__Article__
━━━━━━━━━━
This particular man was sexy and smart and successful -- the "big three." We clicked right away and threw ourselves into a dating frenzy, seeing each other four times a week from the start. One of the pleasures of finding him was that I did not have to endure the horrors of the dating world. Finally, I had a respite from random dating and its depressing consequences.

About six weeks into our relationship, my guy suggested that I meet his children for lunch. We are both over 55, so neither of us had children living at home. He even had grandchildren. But this was still a difficult request.

For a woman, meeting the children is a major event that is fraught with danger. No matter their age, most kids are too selfish to see you as the key to their father's future happiness. Instead, you are a competitor for his affection, attention and money.

This is especially the case with daughters. The words "Daddy's Little Girl" should be tattooed daughters' arms as a warning to anyone who tries to get close. Even after they are married, some girls believe that they own their fathers. The new girlfriend must approach them diplomatically and humbly, and at the same time, please their boyfriend by being attentive and flirty. It is a difficult balancing act.
━━━━━━━━━━
__Given data__
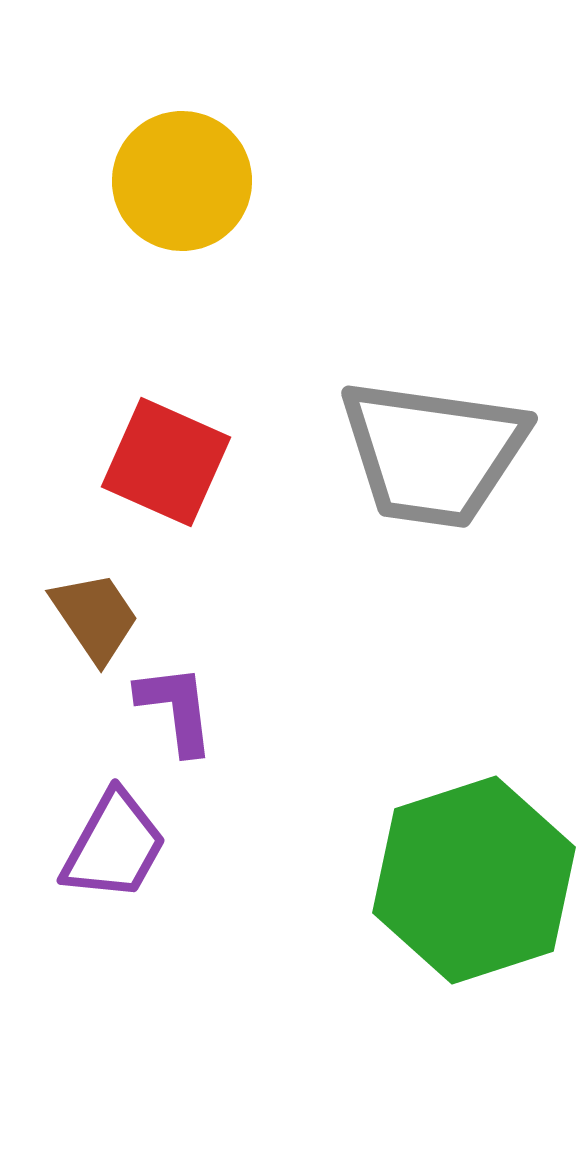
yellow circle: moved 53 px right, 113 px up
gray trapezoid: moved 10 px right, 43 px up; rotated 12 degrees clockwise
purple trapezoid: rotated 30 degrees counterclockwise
━━━━━━━━━━
__Given request__
In the essay on meeting a boyfriend's children, which three qualities make up the "big three"? Work only from the essay on meeting a boyfriend's children.

__Written answer__
Sexy, smart, and successful.